A pulse discharge laser is provided having a pair of electrodes disposed within a laser chamber pressurized with a high- pressure gas. A preionizer generator intermittently produces preionization energy to preionize the high pressure gas in the laser chamber. A pulse forming network intermittently supplies a ramping voltage to the pair of electrodes. When the high pressure gas in the laser chamber is not properly preionized by the preionization energy a damaging arc may occur and lasing will not occur by discharge of the ramping voltage on the electrodes.
A laser chamber in accordance with an embodiment of the present invention redirects the shock waves away from the discharge area and into other areas of the laser chamber where the shock waves can be dissipated. In conventional systems, the walls of the laser chamber, the heat exchanger and/or other components within the laser chamber provide surfaces for shock waves to be deflected back into the discharge region, thereby disturbing the energy stability of subsequent pulses. Thus, a laser chamber that redirects the shock waves away from the discharge area to be dissipated elsewhere advantageously maintains stability of the gas within the discharge area during pulsing.

Region and label listings
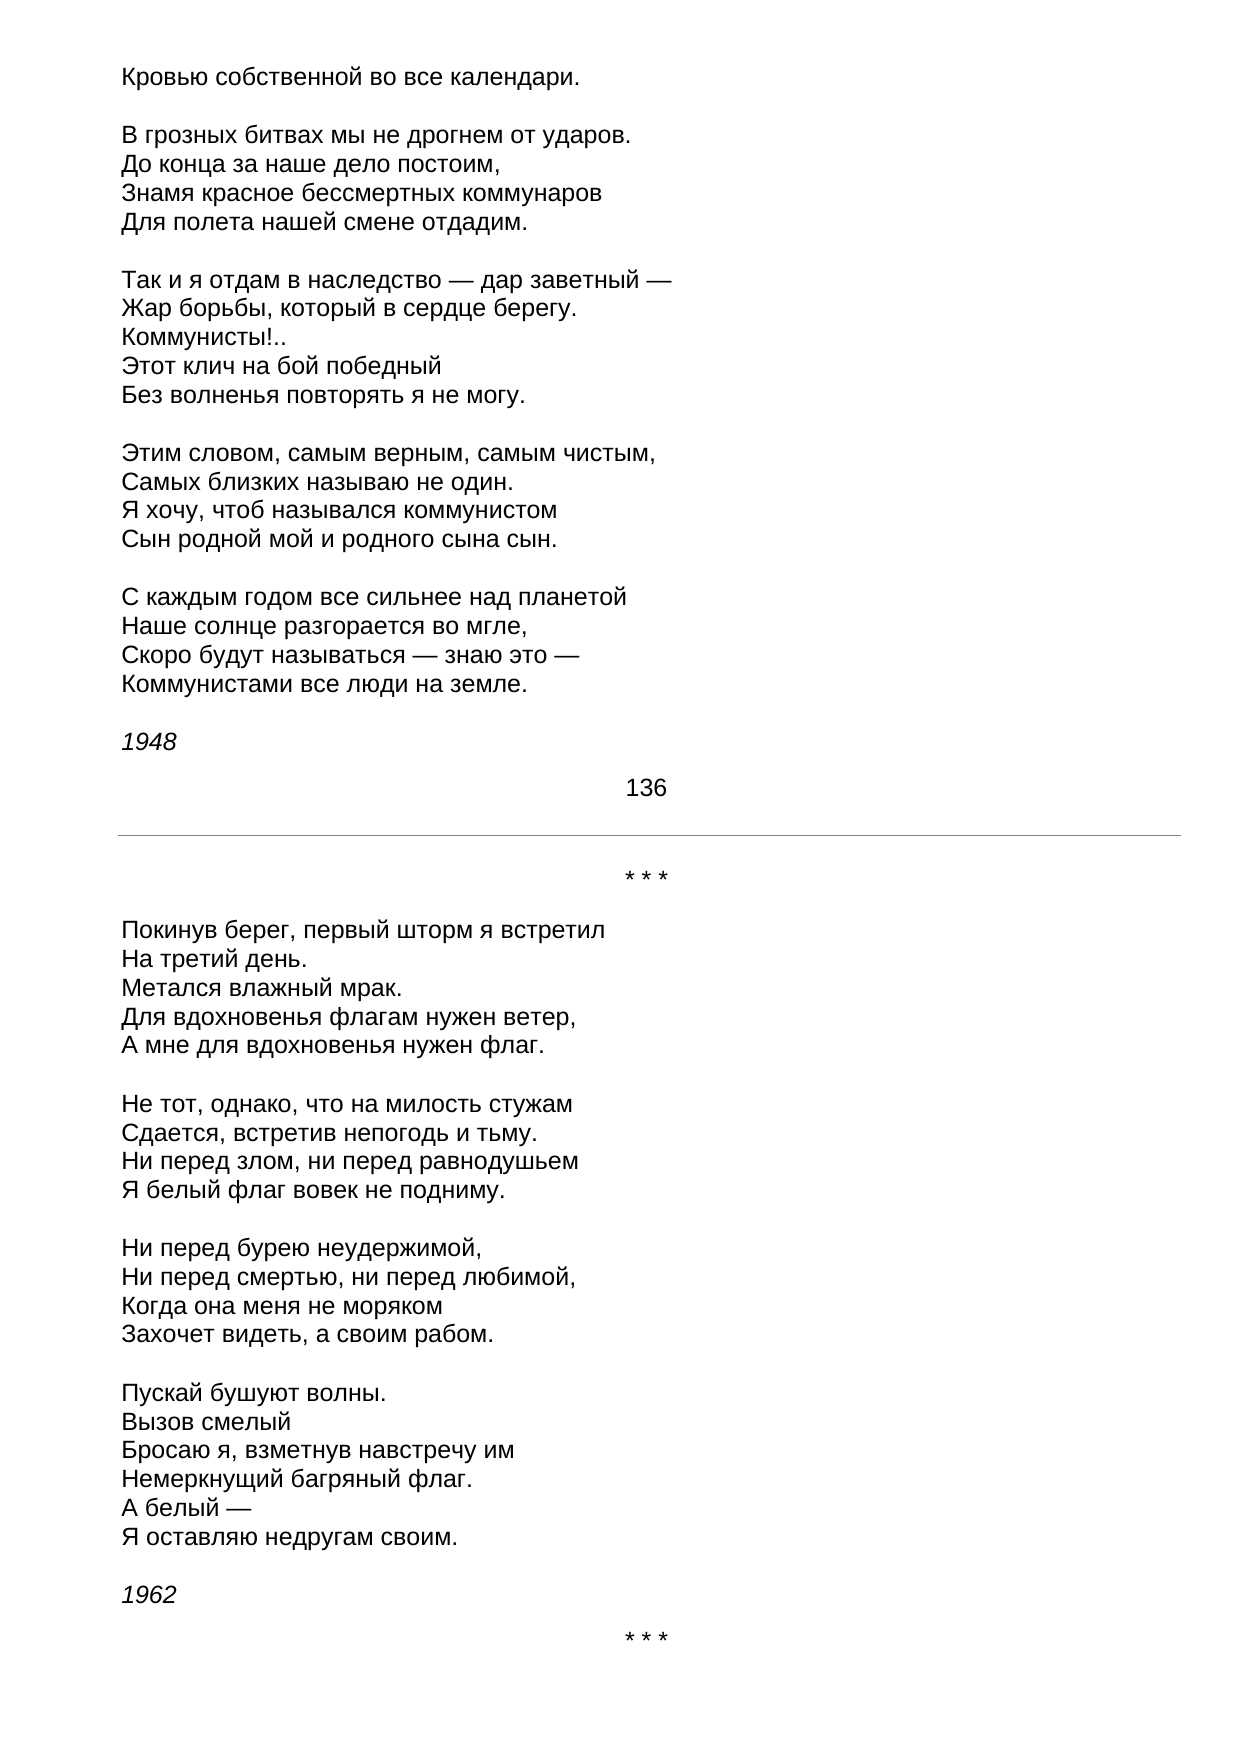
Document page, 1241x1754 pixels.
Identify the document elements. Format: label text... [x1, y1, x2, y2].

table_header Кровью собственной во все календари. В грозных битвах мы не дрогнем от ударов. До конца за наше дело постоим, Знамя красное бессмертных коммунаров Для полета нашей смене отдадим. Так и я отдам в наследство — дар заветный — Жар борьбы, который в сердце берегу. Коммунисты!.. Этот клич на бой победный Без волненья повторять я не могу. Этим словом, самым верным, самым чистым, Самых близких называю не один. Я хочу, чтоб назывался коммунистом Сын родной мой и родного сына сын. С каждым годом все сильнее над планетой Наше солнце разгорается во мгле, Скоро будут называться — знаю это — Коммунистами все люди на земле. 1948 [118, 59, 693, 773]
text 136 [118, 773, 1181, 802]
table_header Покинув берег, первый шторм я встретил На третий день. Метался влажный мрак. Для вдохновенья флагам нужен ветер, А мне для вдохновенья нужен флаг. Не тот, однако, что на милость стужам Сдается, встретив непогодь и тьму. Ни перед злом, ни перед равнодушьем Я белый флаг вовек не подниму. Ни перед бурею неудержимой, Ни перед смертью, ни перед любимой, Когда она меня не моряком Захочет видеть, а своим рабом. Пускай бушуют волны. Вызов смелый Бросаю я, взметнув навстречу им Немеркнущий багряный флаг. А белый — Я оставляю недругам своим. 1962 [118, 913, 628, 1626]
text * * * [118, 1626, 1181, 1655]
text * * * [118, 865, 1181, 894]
---
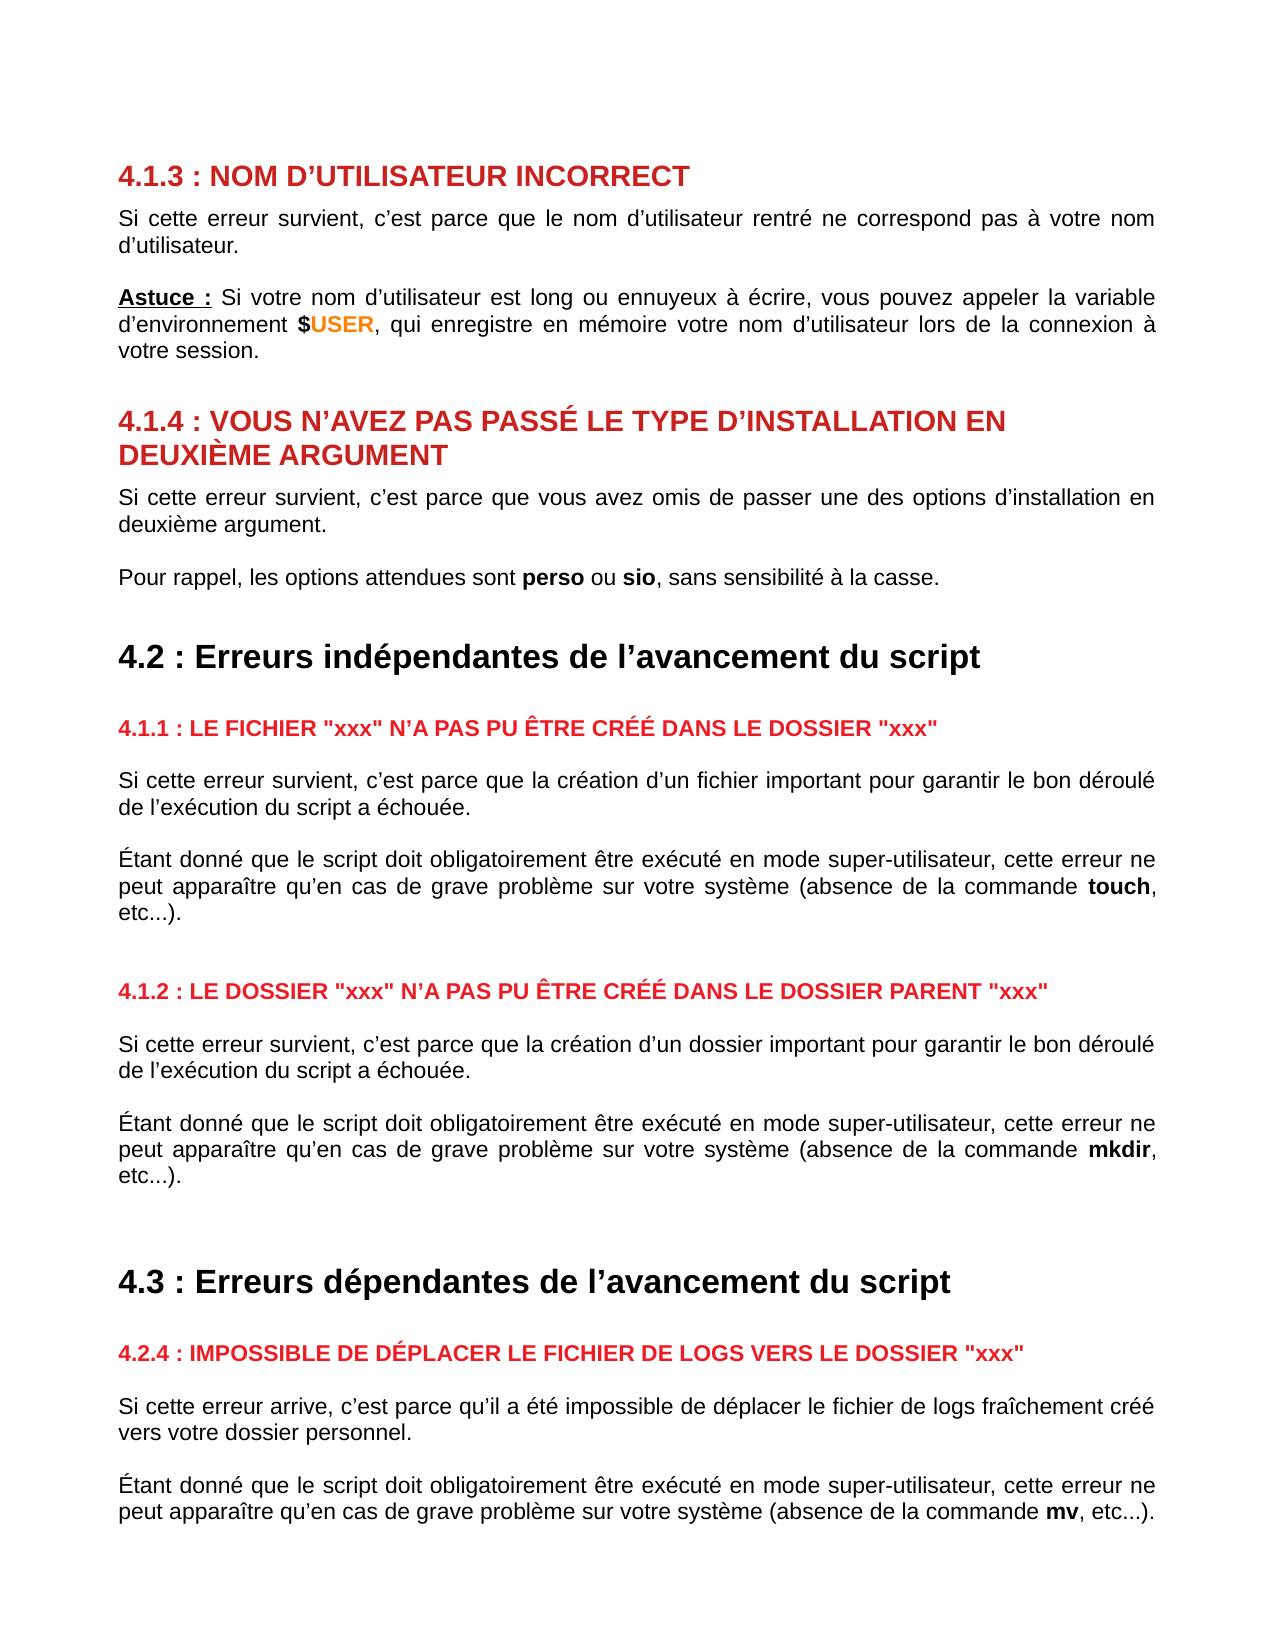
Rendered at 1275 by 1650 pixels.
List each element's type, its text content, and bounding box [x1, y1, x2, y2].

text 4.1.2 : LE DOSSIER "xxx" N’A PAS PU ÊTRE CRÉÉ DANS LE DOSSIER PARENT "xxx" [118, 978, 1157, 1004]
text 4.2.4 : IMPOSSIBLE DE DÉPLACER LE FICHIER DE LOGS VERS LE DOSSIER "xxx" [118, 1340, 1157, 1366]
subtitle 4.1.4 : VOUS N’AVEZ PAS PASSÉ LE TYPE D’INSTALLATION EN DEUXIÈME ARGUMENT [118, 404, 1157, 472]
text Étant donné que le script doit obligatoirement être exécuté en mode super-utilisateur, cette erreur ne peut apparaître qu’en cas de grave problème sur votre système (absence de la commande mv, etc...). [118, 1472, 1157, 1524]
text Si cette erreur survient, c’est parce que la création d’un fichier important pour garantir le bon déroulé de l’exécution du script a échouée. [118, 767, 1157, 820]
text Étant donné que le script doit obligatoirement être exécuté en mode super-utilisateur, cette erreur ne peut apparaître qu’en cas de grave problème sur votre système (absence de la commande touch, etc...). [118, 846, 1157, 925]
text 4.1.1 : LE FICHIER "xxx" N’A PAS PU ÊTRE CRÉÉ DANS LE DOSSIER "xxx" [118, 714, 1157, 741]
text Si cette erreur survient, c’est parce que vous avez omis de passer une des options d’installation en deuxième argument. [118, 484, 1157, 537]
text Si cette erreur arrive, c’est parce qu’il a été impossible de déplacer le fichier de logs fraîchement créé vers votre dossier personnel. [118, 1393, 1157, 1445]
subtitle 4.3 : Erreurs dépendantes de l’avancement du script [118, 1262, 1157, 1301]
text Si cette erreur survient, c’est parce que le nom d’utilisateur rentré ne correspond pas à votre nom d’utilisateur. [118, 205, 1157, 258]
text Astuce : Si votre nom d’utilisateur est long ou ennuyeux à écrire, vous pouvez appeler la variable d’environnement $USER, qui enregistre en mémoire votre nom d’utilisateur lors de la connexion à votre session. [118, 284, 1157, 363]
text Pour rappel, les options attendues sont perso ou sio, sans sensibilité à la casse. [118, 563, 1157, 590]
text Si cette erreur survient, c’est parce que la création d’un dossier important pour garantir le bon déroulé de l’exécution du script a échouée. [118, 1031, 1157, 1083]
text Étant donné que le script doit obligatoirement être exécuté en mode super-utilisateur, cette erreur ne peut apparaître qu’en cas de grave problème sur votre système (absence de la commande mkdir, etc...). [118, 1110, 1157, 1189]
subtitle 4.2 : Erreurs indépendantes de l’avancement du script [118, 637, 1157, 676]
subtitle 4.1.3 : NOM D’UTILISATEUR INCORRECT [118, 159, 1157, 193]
* * *
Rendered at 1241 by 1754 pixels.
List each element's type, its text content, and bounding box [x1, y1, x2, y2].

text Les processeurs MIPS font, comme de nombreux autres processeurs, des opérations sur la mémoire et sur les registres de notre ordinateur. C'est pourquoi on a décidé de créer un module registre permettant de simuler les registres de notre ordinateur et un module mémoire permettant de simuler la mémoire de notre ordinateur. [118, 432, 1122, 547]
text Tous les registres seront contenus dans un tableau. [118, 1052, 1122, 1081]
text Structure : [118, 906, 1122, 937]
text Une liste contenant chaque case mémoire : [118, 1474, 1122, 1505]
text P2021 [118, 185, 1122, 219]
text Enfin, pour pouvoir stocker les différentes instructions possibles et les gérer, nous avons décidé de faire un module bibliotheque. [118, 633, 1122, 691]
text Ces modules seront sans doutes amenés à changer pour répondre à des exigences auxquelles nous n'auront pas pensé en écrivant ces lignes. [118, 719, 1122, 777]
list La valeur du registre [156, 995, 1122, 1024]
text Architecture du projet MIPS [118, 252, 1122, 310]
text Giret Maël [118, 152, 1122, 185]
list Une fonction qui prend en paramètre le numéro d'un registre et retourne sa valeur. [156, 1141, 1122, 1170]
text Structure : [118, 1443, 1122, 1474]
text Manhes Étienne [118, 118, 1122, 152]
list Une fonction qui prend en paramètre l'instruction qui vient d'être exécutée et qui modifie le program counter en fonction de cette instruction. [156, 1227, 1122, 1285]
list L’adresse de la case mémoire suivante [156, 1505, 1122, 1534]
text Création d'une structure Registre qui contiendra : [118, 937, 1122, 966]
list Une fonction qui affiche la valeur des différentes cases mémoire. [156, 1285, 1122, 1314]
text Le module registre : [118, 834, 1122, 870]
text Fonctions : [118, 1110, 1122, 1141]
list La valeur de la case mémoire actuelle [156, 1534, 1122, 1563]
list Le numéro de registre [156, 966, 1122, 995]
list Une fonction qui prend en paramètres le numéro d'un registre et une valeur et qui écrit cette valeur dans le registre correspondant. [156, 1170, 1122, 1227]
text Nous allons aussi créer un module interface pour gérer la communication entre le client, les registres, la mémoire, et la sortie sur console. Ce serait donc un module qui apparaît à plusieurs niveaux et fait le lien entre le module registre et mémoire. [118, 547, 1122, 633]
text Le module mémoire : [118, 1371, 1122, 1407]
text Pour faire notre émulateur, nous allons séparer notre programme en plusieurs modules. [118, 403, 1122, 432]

▸ **Written instruction A**: Which hardware components of the pulse discharge laser are named in the first paragraph of the laser passage?
▸ **Written instruction B**: Can you carry on the laser passage, picking up right after its last sentence?

▸ **Task result A**: A pair of electrodes, a laser chamber, a preionizer generator, and a pulse forming network.

▸ **Task result B**:
One embodiment of the laser chamber has an electrode structure that defines a laser discharge area, a blower that circulates gas within the laser chamber and a heat exchanger with a surface area that defines a passage for the gas circulating within the laser chamber. The circuitous path defined by the heat exchanger allows shock waves to be directed away from the discharge region and dissipated in other areas of the laser chamber. Further, the additional surface area of the heat exchanger efficiently cools the thermally excited gas. In some embodiments, the heat exchanger is curved to create an inner surface area defining a space, and an outer surface.
A protrusion from the side wall of the laser chamber extends into the space defined by the heat exchanger thereby lengthening the passage for the circulating gas.
In another embodiment, the working volume of the laser chamber is increased through the addition of ancillary chambers. The ancillary chambers are fluidically coupled to the laser chamber and are positioned such that shock waves generated by high energy discharges of the electrodes propagate directly into the openings of the ancillary chambers. The shock waves may then dissipate within the ancillary chambers rather than being reflected back to the laser discharge area. Flow guides, such as blowers or flow vanes, may be included within the ancillary chambers. The flow guides within the ancillary chambers generate a circulation of gas within the ancillary chambers that supports the circulating gas within the laser chamber at the openings of the ancillary chambers. The flow guides (or other baffles) within the ancillary chambers also act to trap the shock waves within the ancillary chamber, allowing the shock waves to dissipate through the action of multiple reflections within the ancillary chambers. Thus, the gas flow within the laser chamber remains stable and uniform.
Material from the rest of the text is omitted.